Canadians will continue to sign up for television subscriptions despite a proliferation in online alternatives, although the pace of subscription growth for the country’s television subscribers is expected to slow over the next four years.
PwC’s Global Entertainment and Media Outlook 2013-2017 forecasts that the number of television subscribers in Canada will increase by 800,000 by the end of 2017 (or 160,000 a year). Until recently, the industry was adding about 220,000 each year, but services such as Netflix have cut into that rate of growth as consumers embrace technology that allows them to watch their favourite shows for less money.
But several studies have suggested that so-called “cord cutting,” whereby consumers cancel their traditional television packages in favour of online alternatives, has yet to have a serious effect on subscriber numbers in this country. Consulting firm Deloitte Canada recently said 99 per cent of those who subscribe to paid television service through traditional cable, satellite and IPTV providers will remain customers because they don’t want to miss out on live programming and the reality shows that everyone talks about incessantly after they air.

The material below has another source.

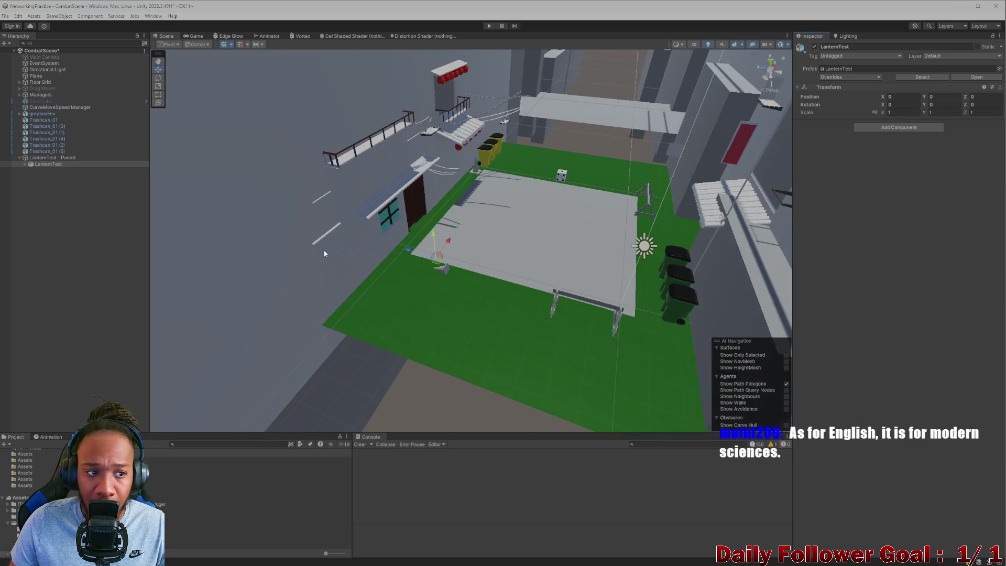
key("f")
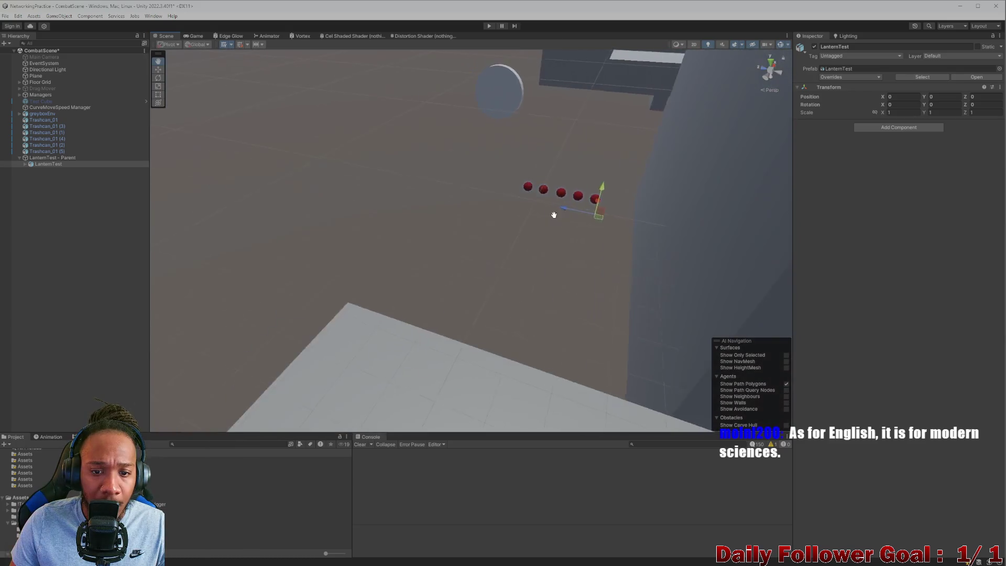
middle_click_drag(553, 216, 534, 250)
left_click_drag(534, 251, 413, 253, "alt")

There are about 12 million Canadian households with television subscriptions in Canada. Netflix, the dominant online player, has signed up an estimated 2 million subscribers since launching here two years ago.

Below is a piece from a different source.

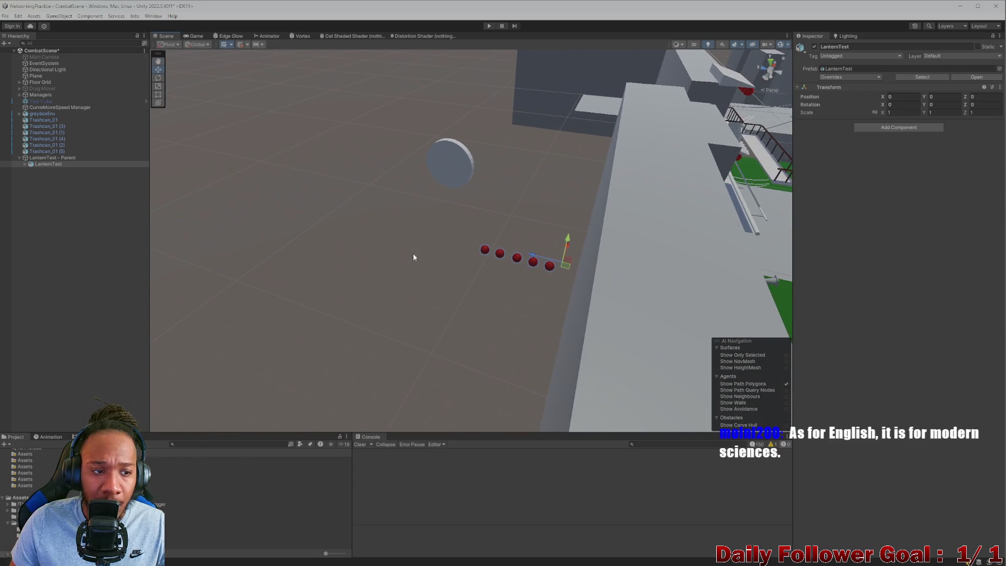
left_click(41, 158)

While the industry may continue to add subscribers, competition between cable companies and IPTV providers (Internet protocol television) will likely drive down revenue. The industry pulled in an estimated $6.9-billion in 2012, and is forecast to bring in $6.4-billion in 2017.
“All the main operators compete for broadband and telephony customers as well as TV subscribers and, in a market with limited growth prospects, competition is likely to become sharper,” the report stated.